● **Instruction**:
Convert the stretch from the start of the records through the line containing "Dot at: (296, 187)" into a JSON list of strings, one per line. Leave out any blank lines.

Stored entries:
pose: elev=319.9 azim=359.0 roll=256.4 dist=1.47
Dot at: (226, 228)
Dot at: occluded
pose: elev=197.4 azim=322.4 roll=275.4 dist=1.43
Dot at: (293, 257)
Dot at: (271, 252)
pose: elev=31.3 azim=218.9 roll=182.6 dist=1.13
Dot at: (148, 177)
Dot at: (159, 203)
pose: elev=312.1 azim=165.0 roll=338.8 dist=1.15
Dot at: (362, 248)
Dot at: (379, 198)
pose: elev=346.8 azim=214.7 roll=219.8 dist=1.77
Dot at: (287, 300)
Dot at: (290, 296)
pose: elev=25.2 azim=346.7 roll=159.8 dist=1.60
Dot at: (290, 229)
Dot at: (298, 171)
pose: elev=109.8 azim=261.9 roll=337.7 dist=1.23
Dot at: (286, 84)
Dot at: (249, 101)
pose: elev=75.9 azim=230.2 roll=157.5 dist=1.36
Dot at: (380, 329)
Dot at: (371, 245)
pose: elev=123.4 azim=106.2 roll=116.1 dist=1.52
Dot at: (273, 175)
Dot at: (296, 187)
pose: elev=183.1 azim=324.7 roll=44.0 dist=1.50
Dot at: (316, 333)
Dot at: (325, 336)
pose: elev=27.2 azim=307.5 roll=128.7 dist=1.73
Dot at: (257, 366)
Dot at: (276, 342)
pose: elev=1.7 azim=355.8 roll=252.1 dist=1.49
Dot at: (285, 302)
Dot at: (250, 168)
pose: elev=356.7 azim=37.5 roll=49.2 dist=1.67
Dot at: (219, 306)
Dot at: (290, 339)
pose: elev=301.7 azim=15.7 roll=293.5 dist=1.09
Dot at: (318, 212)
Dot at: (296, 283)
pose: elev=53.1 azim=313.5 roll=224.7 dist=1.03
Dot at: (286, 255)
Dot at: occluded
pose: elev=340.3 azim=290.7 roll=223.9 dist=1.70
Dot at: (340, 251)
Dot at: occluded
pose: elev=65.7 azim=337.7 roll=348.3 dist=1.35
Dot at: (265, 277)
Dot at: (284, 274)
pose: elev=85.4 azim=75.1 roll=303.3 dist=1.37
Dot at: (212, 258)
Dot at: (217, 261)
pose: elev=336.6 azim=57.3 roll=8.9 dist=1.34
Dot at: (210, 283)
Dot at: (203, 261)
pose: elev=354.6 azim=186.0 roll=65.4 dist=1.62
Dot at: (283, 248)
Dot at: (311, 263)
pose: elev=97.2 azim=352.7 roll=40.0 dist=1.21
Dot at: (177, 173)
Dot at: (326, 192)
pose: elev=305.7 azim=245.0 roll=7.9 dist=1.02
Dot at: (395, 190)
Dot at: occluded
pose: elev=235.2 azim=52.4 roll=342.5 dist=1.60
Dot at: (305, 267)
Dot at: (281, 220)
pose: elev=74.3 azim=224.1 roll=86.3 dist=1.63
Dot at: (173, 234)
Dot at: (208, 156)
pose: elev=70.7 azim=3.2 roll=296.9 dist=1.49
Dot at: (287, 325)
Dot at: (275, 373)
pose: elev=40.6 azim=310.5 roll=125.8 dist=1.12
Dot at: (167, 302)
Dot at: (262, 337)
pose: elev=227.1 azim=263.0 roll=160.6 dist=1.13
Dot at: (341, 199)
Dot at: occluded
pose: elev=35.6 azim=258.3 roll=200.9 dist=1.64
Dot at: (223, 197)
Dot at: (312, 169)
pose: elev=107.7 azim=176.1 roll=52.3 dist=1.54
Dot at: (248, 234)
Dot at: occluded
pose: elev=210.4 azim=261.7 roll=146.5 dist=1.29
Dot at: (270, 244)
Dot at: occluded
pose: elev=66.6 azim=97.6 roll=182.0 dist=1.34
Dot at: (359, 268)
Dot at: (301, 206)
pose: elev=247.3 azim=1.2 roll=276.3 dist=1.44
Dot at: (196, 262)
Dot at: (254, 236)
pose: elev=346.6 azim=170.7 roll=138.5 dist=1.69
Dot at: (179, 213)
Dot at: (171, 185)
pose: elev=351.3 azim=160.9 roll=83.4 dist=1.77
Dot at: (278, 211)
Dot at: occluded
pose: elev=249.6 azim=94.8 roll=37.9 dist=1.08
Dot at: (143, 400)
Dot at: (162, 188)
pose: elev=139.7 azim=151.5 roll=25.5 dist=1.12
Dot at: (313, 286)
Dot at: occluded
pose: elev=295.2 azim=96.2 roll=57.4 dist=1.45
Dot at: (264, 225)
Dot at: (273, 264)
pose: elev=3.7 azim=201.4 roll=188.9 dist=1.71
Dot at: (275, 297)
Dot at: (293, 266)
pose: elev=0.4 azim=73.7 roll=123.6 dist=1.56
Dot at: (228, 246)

● **Solution to this exercise**:
[
  "pose: elev=319.9 azim=359.0 roll=256.4 dist=1.47",
  "Dot at: (226, 228)",
  "Dot at: occluded",
  "pose: elev=197.4 azim=322.4 roll=275.4 dist=1.43",
  "Dot at: (293, 257)",
  "Dot at: (271, 252)",
  "pose: elev=31.3 azim=218.9 roll=182.6 dist=1.13",
  "Dot at: (148, 177)",
  "Dot at: (159, 203)",
  "pose: elev=312.1 azim=165.0 roll=338.8 dist=1.15",
  "Dot at: (362, 248)",
  "Dot at: (379, 198)",
  "pose: elev=346.8 azim=214.7 roll=219.8 dist=1.77",
  "Dot at: (287, 300)",
  "Dot at: (290, 296)",
  "pose: elev=25.2 azim=346.7 roll=159.8 dist=1.60",
  "Dot at: (290, 229)",
  "Dot at: (298, 171)",
  "pose: elev=109.8 azim=261.9 roll=337.7 dist=1.23",
  "Dot at: (286, 84)",
  "Dot at: (249, 101)",
  "pose: elev=75.9 azim=230.2 roll=157.5 dist=1.36",
  "Dot at: (380, 329)",
  "Dot at: (371, 245)",
  "pose: elev=123.4 azim=106.2 roll=116.1 dist=1.52",
  "Dot at: (273, 175)",
  "Dot at: (296, 187)"
]